== Source passage ==

Rising US Transportation Costs to Drive Up Retail, Wholesale InflationCC0Business07:07 27.02.2018(updated 09:10 27.02.2018) Get short URL
Insufficient capacity and overregulation in US trucking and railway companies, as well as higher oil prices, are driving up transportation rates across the country, rendering food and consumer goods retailers to consider passing these costs along to customers.
Kristian Rouz – Recent gains in international oil prices and rising operational costs for US truckers and railways is expected to support the increases in delivery costs, as well as the prices for consumer goods. This comes as logistics companies are seeking to pass along the costs to their customers, including in retail and wholesale, who in turn will seek to offset their rising expenses.
“A lot of the consumer goods companies work on margin,” Joe Glauber, formerly of the USDA, and currently of the International Food Policy Research Institute. “They are going to be pushing those costs along (to retailers).” After all, “consumers end up shouldering more of the burden,” Glauber added.
US private-sector enterprises most exposed to the fluctuation in delivery costs – such as General Mills and Hormel Foods, along with multiple supermarket and consumer goods chains – are facing the increases in delivery costs, according to reports from at least 10 executives from several industries.
Trucking costs have increased over the past several months due to the gains in crude oil prices, as well as last year’s hurricane in Texas, which caused disruptions in oil processing. Additionally, the rising costs of insurance and excessive regulation, as well as union activity, have all contributed to the increased spending of US truckers.
Subsequently, US transportation rates have jumped by up to two-digits over the past year, and many shippers are concerned this could affect both their profitability and customer service.

===
== Given information ==

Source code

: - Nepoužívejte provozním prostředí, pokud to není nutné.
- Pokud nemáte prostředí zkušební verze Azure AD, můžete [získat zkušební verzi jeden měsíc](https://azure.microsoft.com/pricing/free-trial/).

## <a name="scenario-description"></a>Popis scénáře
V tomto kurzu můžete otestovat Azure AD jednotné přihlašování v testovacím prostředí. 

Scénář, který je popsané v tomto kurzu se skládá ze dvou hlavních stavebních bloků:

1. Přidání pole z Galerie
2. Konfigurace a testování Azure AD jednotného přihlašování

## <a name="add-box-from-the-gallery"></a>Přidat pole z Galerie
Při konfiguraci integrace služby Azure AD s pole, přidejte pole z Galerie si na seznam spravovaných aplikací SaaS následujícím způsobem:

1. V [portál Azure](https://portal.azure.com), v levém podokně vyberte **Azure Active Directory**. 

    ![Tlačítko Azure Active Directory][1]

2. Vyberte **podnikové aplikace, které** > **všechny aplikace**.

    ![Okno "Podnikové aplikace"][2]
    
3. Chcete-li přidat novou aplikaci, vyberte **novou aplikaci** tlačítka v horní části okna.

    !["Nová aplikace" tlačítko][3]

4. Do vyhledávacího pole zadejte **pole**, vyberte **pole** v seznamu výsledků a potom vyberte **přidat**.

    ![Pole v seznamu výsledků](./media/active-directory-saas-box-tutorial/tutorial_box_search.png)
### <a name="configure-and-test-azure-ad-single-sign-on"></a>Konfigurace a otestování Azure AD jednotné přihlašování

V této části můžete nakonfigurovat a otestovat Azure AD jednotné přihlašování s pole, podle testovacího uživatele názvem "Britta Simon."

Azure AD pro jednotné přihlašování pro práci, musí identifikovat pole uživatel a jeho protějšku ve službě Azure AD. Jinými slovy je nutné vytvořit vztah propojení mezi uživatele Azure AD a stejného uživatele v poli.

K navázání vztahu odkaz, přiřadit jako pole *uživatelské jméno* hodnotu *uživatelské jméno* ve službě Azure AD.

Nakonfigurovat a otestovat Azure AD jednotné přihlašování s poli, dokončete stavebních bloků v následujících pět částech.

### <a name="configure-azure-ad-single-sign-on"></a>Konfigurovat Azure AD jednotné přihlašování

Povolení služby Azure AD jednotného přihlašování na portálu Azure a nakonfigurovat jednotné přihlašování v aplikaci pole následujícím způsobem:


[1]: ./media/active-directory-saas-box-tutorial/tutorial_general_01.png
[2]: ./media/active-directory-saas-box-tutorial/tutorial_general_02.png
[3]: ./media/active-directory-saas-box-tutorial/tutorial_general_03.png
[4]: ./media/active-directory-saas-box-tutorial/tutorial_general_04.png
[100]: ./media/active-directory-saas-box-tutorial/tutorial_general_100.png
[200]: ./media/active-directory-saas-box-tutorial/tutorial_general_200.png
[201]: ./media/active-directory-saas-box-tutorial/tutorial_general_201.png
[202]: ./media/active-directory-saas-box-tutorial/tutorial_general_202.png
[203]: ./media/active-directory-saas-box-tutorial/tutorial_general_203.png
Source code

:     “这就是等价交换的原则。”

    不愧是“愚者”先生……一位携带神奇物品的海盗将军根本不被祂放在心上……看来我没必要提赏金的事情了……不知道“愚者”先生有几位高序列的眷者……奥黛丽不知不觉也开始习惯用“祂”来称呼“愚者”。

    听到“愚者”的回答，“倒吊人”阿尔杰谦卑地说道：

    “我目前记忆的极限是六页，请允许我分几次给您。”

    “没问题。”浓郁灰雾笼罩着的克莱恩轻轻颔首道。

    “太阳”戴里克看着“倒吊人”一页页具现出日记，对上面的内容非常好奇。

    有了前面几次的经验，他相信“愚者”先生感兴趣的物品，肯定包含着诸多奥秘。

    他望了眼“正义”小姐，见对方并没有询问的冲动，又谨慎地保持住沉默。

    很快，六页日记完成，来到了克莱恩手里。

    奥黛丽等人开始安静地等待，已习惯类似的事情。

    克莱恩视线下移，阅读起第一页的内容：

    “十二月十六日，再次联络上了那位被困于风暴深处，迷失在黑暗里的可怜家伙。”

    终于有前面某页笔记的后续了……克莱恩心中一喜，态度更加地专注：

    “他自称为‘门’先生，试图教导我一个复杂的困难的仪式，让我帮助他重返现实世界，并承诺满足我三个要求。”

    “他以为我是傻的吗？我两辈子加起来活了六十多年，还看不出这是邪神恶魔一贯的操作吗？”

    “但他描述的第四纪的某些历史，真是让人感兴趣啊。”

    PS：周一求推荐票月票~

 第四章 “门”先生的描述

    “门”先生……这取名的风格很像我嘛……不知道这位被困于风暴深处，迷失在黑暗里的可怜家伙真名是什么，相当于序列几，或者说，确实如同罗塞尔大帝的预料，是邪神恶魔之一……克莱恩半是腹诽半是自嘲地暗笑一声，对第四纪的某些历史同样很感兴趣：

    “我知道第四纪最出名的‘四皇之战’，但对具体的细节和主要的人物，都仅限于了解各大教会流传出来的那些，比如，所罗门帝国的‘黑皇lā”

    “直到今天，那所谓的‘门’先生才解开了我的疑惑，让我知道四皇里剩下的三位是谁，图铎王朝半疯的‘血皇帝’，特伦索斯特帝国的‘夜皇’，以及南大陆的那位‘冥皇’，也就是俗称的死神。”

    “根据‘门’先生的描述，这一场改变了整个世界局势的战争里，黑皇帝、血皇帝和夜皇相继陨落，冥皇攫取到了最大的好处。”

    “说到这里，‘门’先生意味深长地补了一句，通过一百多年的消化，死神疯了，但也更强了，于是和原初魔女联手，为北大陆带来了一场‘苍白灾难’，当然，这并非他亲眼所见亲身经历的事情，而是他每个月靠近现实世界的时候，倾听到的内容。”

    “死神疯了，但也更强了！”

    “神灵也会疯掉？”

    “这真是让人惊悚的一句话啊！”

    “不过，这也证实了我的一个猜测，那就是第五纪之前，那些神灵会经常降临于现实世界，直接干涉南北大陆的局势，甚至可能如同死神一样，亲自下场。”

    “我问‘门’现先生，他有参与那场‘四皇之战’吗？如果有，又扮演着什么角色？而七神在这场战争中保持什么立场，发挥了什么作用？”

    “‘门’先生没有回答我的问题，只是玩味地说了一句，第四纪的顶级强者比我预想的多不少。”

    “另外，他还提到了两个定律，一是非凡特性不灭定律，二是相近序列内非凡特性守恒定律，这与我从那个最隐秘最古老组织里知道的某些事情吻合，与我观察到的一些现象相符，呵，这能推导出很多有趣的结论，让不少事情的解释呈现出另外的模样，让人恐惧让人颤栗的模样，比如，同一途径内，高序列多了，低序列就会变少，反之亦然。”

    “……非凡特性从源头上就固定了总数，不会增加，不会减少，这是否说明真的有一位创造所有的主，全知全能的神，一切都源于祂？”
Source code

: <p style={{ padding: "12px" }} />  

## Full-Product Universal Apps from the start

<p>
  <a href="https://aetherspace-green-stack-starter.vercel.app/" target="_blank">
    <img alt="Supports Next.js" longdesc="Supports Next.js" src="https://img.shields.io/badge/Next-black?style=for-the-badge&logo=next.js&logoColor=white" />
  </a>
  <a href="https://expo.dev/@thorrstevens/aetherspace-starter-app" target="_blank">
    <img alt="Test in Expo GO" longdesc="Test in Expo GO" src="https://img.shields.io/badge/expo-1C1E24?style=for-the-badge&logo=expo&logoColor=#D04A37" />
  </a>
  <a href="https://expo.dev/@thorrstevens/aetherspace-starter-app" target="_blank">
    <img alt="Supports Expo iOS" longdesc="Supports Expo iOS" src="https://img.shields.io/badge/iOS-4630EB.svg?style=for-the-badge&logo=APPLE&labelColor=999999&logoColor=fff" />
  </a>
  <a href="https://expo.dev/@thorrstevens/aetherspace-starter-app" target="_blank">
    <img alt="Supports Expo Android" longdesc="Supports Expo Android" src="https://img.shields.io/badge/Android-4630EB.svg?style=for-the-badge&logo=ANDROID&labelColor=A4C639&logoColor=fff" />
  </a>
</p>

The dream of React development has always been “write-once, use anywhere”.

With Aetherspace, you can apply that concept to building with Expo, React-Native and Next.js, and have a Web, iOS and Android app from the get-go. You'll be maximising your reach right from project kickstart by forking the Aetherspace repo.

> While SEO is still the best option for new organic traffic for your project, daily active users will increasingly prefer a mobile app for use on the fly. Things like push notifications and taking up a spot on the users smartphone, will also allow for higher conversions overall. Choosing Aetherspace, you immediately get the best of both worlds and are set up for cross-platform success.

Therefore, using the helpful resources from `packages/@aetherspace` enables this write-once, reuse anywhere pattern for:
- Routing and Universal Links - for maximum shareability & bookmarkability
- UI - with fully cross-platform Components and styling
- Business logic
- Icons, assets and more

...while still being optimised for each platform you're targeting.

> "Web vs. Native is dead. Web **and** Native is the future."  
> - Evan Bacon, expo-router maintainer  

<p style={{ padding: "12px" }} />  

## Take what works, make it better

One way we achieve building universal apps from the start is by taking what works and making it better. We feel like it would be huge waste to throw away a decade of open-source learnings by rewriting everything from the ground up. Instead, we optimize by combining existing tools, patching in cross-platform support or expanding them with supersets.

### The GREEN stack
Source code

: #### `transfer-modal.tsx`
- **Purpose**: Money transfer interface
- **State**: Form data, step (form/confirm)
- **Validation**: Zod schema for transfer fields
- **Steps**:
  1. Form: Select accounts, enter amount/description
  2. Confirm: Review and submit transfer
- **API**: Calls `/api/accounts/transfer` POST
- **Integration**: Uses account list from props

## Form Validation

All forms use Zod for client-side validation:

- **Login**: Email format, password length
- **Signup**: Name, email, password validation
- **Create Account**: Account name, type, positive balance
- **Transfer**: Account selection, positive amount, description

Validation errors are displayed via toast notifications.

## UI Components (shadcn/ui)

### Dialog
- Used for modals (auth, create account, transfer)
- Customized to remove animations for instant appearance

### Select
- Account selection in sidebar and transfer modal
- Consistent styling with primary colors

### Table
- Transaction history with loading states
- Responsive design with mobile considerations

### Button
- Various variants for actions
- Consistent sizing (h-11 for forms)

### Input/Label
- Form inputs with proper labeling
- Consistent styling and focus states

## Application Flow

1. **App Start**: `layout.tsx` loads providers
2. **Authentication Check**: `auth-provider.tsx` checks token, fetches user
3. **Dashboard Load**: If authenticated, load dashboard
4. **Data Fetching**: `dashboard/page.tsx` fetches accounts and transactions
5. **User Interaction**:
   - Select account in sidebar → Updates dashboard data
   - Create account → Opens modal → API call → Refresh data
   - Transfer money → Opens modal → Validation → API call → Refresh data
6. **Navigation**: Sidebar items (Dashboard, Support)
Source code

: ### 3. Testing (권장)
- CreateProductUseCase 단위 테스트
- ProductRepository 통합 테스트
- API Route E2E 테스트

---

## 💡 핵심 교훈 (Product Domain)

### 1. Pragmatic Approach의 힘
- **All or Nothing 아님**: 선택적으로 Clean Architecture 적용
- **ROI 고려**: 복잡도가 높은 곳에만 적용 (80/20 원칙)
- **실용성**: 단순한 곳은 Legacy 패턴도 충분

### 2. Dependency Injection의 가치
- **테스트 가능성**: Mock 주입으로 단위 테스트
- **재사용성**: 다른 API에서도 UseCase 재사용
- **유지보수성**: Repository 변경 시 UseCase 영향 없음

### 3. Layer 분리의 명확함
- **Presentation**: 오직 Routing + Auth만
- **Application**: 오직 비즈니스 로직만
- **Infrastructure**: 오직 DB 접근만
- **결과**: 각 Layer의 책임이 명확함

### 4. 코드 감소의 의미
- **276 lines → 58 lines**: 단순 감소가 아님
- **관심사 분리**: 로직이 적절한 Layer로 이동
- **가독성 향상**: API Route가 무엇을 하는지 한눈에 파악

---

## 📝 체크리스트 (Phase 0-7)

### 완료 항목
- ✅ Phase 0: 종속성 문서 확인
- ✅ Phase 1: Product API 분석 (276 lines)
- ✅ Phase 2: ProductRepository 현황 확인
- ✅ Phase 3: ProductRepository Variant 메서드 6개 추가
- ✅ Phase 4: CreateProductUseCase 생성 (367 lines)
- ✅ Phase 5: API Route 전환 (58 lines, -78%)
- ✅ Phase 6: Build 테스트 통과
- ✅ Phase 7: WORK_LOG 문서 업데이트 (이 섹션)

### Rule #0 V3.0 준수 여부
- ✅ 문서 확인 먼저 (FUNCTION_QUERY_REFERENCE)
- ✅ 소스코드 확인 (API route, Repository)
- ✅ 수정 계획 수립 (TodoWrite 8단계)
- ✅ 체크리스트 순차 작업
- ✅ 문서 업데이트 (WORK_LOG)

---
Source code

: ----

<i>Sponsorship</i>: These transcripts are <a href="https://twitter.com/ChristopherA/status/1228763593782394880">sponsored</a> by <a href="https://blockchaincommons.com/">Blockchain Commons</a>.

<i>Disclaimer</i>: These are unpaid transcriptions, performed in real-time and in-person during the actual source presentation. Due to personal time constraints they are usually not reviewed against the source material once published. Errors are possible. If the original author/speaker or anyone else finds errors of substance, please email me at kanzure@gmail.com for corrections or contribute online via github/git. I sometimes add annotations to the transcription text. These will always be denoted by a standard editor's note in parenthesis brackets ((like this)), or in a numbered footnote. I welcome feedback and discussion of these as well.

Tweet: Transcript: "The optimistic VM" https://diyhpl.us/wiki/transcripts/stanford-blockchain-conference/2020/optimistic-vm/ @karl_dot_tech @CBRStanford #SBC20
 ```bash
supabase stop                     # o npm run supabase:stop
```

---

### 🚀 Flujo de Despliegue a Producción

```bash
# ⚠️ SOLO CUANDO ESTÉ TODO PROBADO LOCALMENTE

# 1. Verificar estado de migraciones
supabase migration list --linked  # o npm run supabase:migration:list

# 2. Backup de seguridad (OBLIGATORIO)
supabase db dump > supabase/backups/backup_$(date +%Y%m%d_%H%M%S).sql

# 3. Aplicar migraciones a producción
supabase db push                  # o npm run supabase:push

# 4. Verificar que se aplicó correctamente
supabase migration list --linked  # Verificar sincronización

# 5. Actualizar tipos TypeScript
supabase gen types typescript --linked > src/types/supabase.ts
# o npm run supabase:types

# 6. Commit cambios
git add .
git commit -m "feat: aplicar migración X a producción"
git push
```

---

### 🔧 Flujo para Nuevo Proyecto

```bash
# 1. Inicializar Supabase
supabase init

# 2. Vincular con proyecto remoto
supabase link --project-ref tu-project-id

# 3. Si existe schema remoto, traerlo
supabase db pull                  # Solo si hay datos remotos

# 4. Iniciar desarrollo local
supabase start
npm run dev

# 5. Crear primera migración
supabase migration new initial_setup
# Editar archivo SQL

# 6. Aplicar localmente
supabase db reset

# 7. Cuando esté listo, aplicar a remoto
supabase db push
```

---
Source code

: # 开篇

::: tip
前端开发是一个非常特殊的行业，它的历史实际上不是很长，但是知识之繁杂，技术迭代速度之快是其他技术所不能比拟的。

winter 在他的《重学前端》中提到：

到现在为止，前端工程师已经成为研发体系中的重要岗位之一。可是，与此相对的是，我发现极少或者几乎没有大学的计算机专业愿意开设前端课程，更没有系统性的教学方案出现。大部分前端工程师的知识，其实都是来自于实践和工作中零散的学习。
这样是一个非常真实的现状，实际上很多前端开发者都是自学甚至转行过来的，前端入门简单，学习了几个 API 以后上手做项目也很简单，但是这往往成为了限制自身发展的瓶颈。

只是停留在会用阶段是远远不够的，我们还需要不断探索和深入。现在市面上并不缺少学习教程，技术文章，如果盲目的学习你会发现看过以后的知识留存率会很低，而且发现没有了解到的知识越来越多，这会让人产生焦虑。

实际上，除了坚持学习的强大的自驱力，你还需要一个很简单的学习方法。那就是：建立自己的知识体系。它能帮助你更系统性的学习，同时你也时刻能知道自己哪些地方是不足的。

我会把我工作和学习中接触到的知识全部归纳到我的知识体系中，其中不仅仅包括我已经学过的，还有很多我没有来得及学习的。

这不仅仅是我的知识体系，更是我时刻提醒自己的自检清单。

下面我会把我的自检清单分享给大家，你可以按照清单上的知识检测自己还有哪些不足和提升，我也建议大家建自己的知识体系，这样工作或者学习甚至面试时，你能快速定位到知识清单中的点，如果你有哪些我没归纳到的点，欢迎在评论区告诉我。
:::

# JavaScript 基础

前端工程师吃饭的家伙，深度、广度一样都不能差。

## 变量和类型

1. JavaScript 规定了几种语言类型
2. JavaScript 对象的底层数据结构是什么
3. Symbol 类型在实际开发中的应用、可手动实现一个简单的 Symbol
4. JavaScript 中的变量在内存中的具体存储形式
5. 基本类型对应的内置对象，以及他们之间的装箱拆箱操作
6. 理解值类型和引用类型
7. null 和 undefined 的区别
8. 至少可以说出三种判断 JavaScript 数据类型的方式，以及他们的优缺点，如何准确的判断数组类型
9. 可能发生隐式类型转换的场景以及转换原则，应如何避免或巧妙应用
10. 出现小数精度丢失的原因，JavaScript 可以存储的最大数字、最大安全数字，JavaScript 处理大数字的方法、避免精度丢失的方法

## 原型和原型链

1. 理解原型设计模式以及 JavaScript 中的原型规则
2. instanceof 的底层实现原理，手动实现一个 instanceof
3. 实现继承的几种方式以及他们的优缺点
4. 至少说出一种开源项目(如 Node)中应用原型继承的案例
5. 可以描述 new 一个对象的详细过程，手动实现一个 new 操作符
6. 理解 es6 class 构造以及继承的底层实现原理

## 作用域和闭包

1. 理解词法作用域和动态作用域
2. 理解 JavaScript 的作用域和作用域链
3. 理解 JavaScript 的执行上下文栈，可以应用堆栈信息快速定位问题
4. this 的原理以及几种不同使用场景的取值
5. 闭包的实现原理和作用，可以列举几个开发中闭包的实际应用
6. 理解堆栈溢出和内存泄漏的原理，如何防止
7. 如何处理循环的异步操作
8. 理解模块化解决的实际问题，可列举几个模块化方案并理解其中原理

===

What needs to be done: List every cause the article on rising US transportation costs gives, in the paragraph beginning "Trucking costs have increased", for the higher costs and spending of US truckers.

Written answer:
- Gains in crude oil prices
- Last year's hurricane in Texas, which disrupted oil processing
- Rising costs of insurance
- Excessive regulation
- Union activity